§ **THE PROBLEM**
Output every line in the records below, from the one containing "### Census Data" down to the one containing "County > All", with both of those lines included and each line reproduced character for character.
-- RECORDS FOR THE TASK follows --
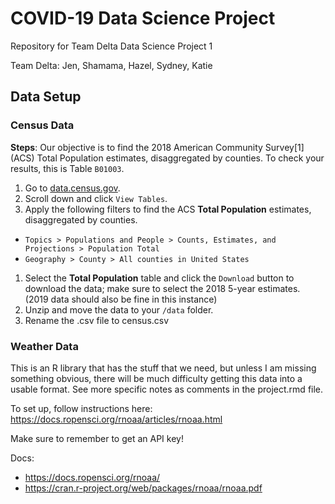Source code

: # COVID-19 Data Science Project
Repository for Team Delta Data Science Project 1

Team Delta: Jen, Shamama, Hazel, Sydney, Katie


## Data Setup

### Census Data
**Steps**: Our objective is to find the 2018 American Community
Survey\[1\] (ACS) Total Population estimates, disaggregated by counties.
To check your results, this is Table `B01003`.

1.  Go to [data.census.gov](data.census.gov).
2.  Scroll down and click `View Tables`.
3.  Apply the following filters to find the ACS **Total Population** estimates,
    disaggregated by counties.

-   `Topics > Populations and People > Counts, Estimates, and Projections > Population Total`
-   `Geography > County > All counties in United States`

1.  Select the **Total Population** table and click the `Download`
    button to download the data; make sure to select the 2018 5-year
    estimates. (2019 data should also be fine in this instance)
2.  Unzip and move the data to your `/data` folder.
3. Rename the .csv file to census.csv


### Weather Data

This is an R library that has the stuff that we need, but unless I am missing
something obvious, there will be much difficulty getting this data into a
usable format. See more specific notes as comments in the project.rmd file.

To set up, follow instructions here:
https://docs.ropensci.org/rnoaa/articles/rnoaa.html

Make sure to remember to get an API key!

Docs:
* https://docs.ropensci.org/rnoaa/
* https://cran.r-project.org/web/packages/rnoaa/rnoaa.pdf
-- RECORDS FOR THE TASK concluded --
§ **RESPONSE**
### Census Data
**Steps**: Our objective is to find the 2018 American Community
Survey\[1\] (ACS) Total Population estimates, disaggregated by counties.
To check your results, this is Table `B01003`.

1.  Go to [data.census.gov](data.census.gov).
2.  Scroll down and click `View Tables`.
3.  Apply the following filters to find the ACS **Total Population** estimates,
    disaggregated by counties.

-   `Topics > Populations and People > Counts, Estimates, and Projections > Population Total`
-   `Geography > County > All counties in United States`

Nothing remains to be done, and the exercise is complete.